▶ _WHAT THE TASK REQUIRES_: Copy the rows below word for word, keeping every line as it stands.

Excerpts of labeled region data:
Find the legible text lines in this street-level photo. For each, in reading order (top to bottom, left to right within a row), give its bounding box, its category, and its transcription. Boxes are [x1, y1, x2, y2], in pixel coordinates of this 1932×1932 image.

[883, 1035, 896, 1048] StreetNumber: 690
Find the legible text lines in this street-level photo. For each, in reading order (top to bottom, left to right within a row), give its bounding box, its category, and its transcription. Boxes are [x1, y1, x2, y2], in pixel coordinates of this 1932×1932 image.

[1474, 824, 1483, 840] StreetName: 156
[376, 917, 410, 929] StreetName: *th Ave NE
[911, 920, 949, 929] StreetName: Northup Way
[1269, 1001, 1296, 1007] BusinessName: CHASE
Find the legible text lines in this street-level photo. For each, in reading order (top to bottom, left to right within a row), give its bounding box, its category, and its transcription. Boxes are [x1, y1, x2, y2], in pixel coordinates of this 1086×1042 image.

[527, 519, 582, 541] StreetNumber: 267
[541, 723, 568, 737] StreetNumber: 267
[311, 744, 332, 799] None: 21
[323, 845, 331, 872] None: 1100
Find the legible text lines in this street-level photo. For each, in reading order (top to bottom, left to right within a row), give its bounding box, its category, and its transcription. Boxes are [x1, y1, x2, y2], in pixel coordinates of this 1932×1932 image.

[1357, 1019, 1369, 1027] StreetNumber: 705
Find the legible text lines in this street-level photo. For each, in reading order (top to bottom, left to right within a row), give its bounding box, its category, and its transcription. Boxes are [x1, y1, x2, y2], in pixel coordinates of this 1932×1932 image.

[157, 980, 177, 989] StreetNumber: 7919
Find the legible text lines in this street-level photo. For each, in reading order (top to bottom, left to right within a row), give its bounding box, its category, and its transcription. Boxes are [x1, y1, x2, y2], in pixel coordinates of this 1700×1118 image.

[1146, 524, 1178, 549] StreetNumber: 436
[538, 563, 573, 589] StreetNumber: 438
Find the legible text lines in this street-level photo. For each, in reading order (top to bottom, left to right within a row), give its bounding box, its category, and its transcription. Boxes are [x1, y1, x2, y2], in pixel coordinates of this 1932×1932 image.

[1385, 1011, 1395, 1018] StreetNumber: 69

▶ _WRITTEN SOLUTION_:
Find the legible text lines in this street-level photo. For each, in reading order (top to bottom, left to right within a row), give its bounding box, its category, and its transcription. Boxes are [x1, y1, x2, y2], in pixel coordinates of this 1932×1932 image.

[883, 1035, 896, 1048] StreetNumber: 690
Find the legible text lines in this street-level photo. For each, in reading order (top to bottom, left to right within a row), give its bounding box, its category, and its transcription. Boxes are [x1, y1, x2, y2], in pixel coordinates of this 1932×1932 image.

[1474, 824, 1483, 840] StreetName: 156
[376, 917, 410, 929] StreetName: *th Ave NE
[911, 920, 949, 929] StreetName: Northup Way
[1269, 1001, 1296, 1007] BusinessName: CHASE
Find the legible text lines in this street-level photo. For each, in reading order (top to bottom, left to right within a row), give its bounding box, its category, and its transcription. Boxes are [x1, y1, x2, y2], in pixel coordinates of this 1086×1042 image.

[527, 519, 582, 541] StreetNumber: 267
[541, 723, 568, 737] StreetNumber: 267
[311, 744, 332, 799] None: 21
[323, 845, 331, 872] None: 1100
Find the legible text lines in this street-level photo. For each, in reading order (top to bottom, left to right within a row), give its bounding box, its category, and its transcription. Boxes are [x1, y1, x2, y2], in pixel coordinates of this 1932×1932 image.

[1357, 1019, 1369, 1027] StreetNumber: 705
Find the legible text lines in this street-level photo. For each, in reading order (top to bottom, left to right within a row), give its bounding box, its category, and its transcription. Boxes are [x1, y1, x2, y2], in pixel coordinates of this 1932×1932 image.

[157, 980, 177, 989] StreetNumber: 7919
Find the legible text lines in this street-level photo. For each, in reading order (top to bottom, left to right within a row), give its bounding box, its category, and its transcription. Boxes are [x1, y1, x2, y2], in pixel coordinates of this 1700×1118 image.

[1146, 524, 1178, 549] StreetNumber: 436
[538, 563, 573, 589] StreetNumber: 438
Find the legible text lines in this street-level photo. For each, in reading order (top to bottom, left to right within a row), give its bounding box, its category, and its transcription. Boxes are [x1, y1, x2, y2], in pixel coordinates of this 1932×1932 image.

[1385, 1011, 1395, 1018] StreetNumber: 69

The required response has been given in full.